Activity :: What are the lines, word for word, from the line with "(599, 120) none" up to and including the line with "[548,1020,652,1035] Urraco-Valle ->" in the records below? Omit the pictures.

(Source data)
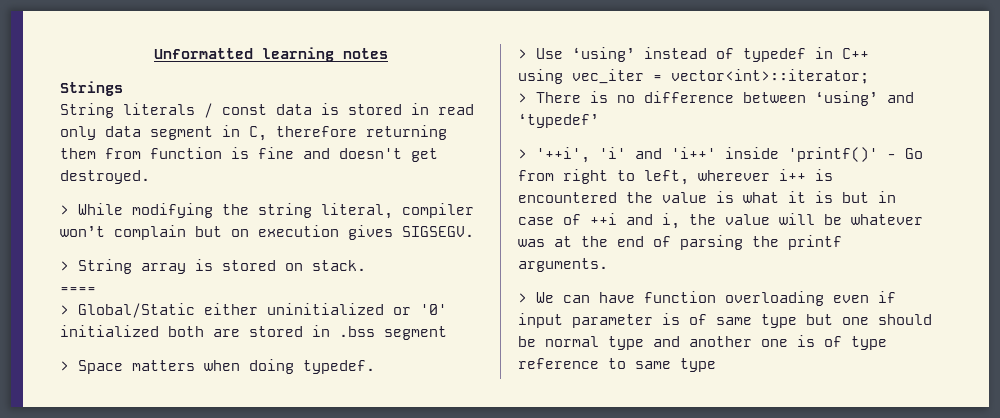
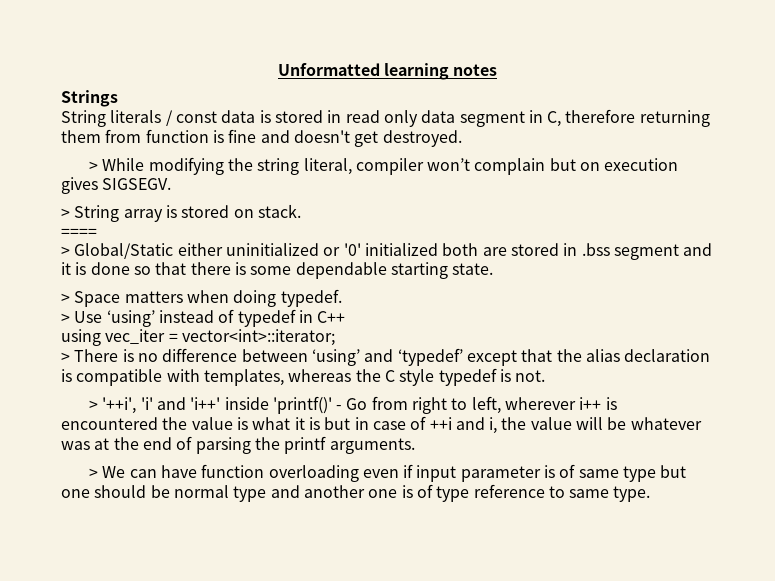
(447, 333) none -> [683,243,713,256] [61,262,494,279] and it is done so that there is some dependable starting state.
(599, 120) none -> [466,349,711,366] [61,368,546,386] except that the alias declaration is compatible with templates, whereas the C style typedef is not.
[680,358,716,372] type -> [613,486,651,502] type.

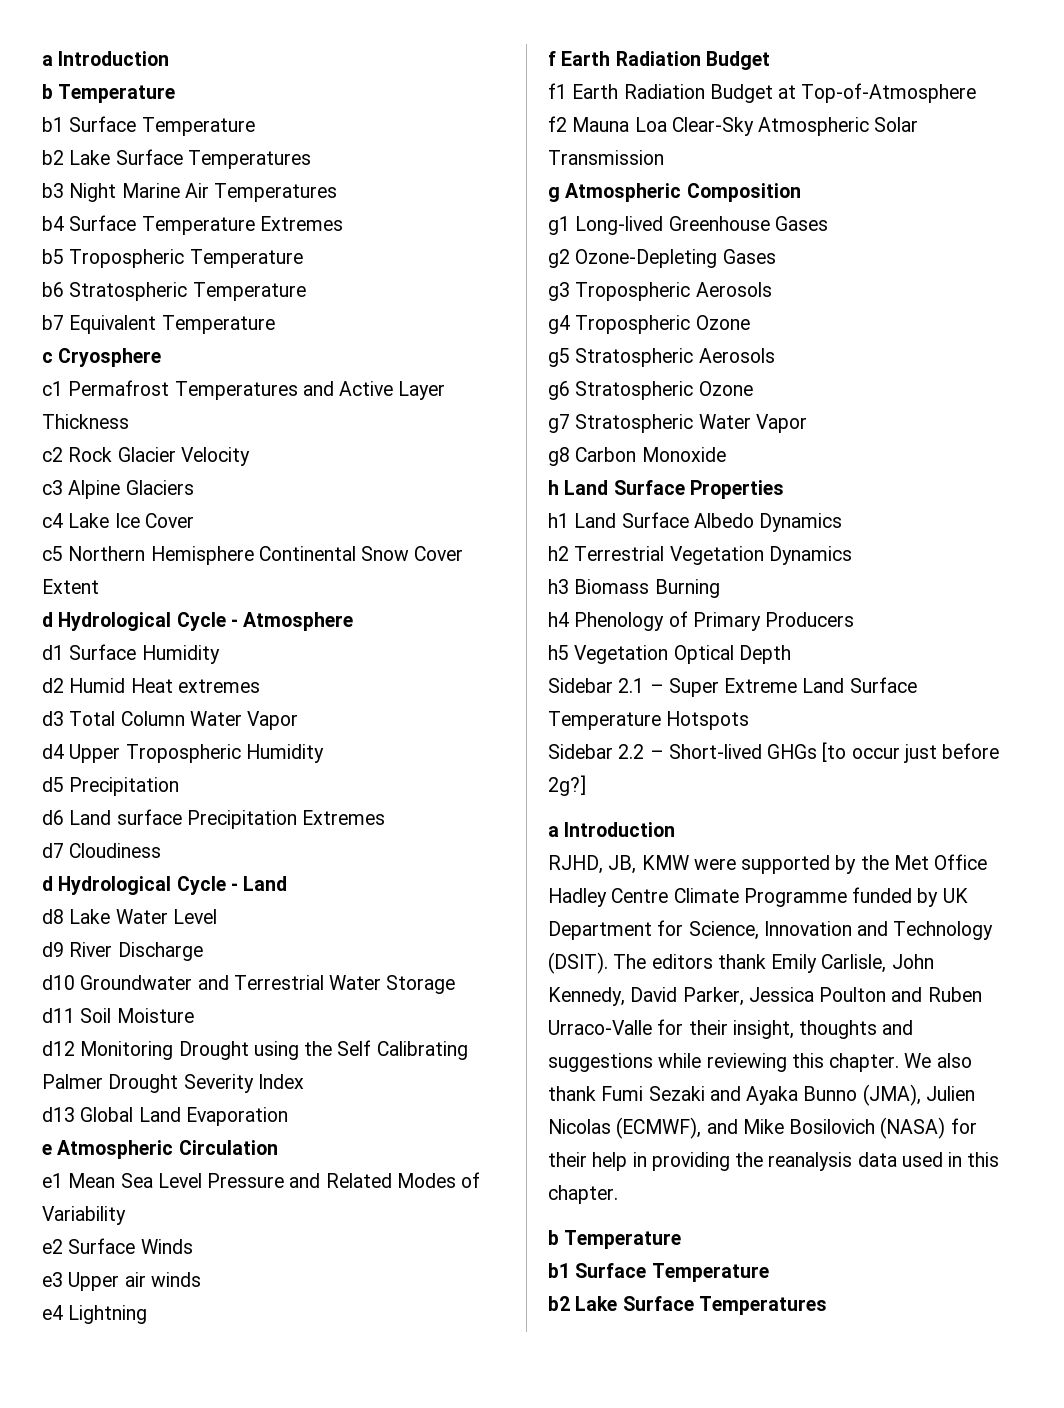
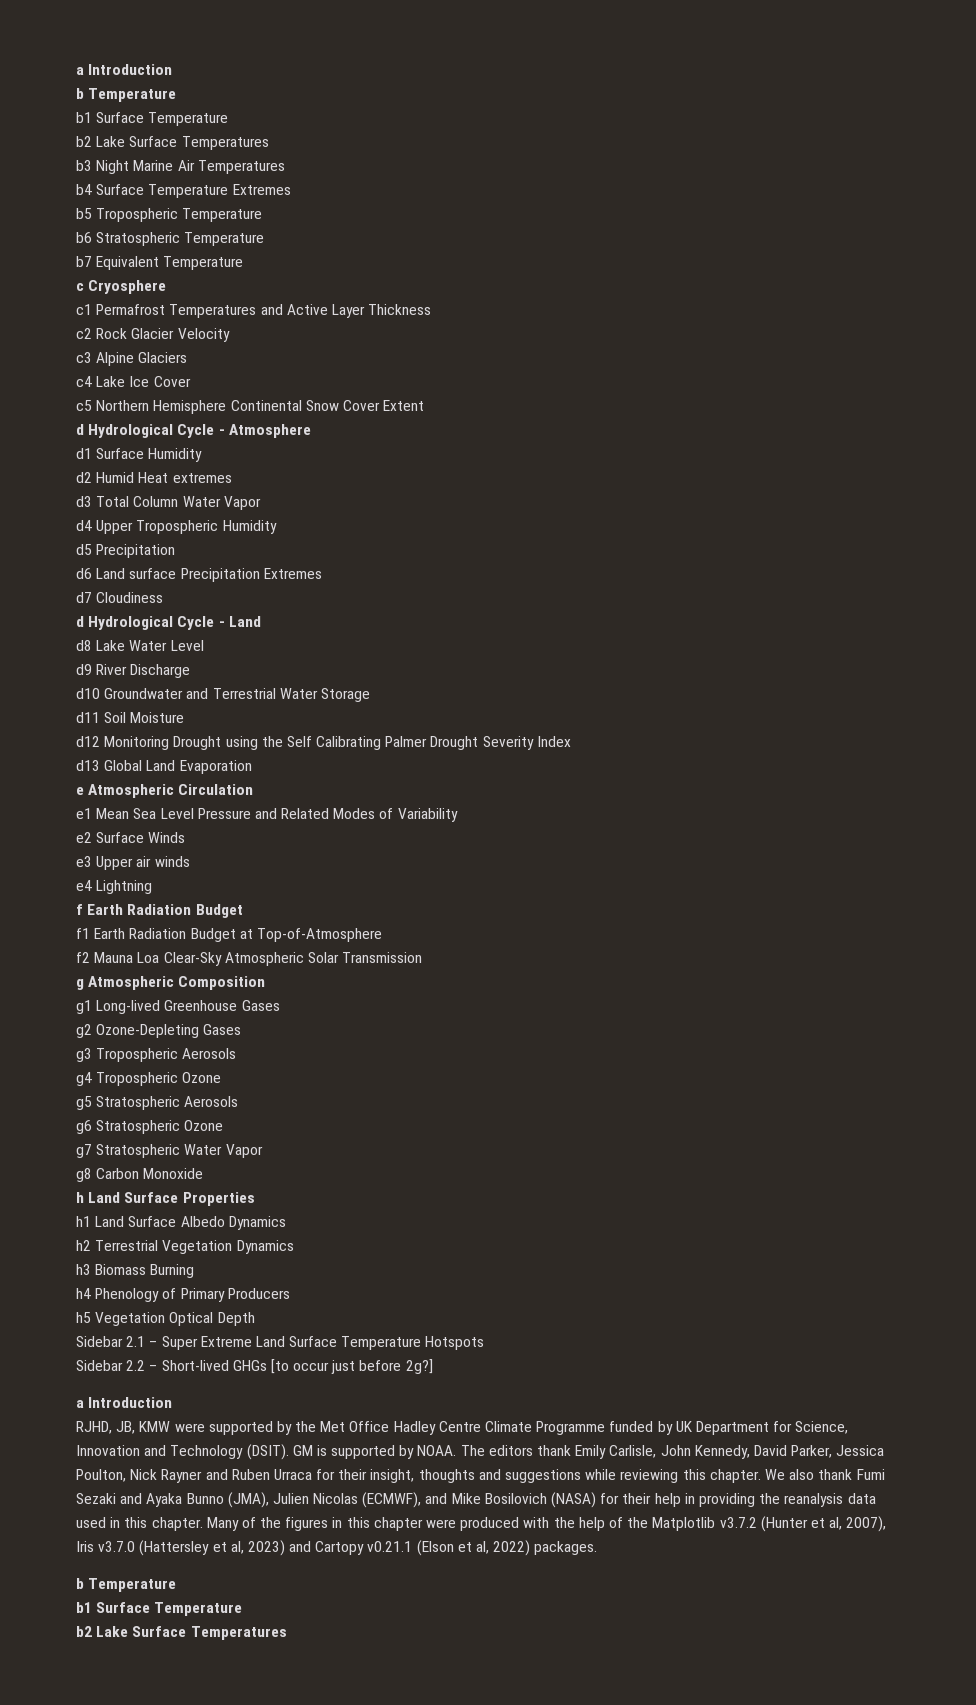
(608, 963) none -> [292,1445,457,1459] GM is supported by NOAA.
[819,987,887,1002] Poulton -> [76,1469,203,1483] Poulton, Nick Rayner
[548,1020,652,1035] Urraco-Valle -> [273,1469,312,1480] Urraca
(618, 1194) none -> [206,1516,887,1532] [76,1540,598,1556] Many of the figures in this chapter were produced with the help of the Matplotlib v3.7.2 (Hunter et al, 2007), Iris v3.7.0 (Hattersley et al, 2023) and Cartopy v0.21.1 (Elson et al, 2022) packages.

Finished exercise ::
(599, 120) none -> [466,349,711,366] [61,368,546,386] except that the alias declaration is compatible with templates, whereas the C style typedef is not.
[680,358,716,372] type -> [613,486,651,502] type.

(608, 963) none -> [292,1445,457,1459] GM is supported by NOAA.
[819,987,887,1002] Poulton -> [76,1469,203,1483] Poulton, Nick Rayner
[548,1020,652,1035] Urraco-Valle -> [273,1469,312,1480] Urraca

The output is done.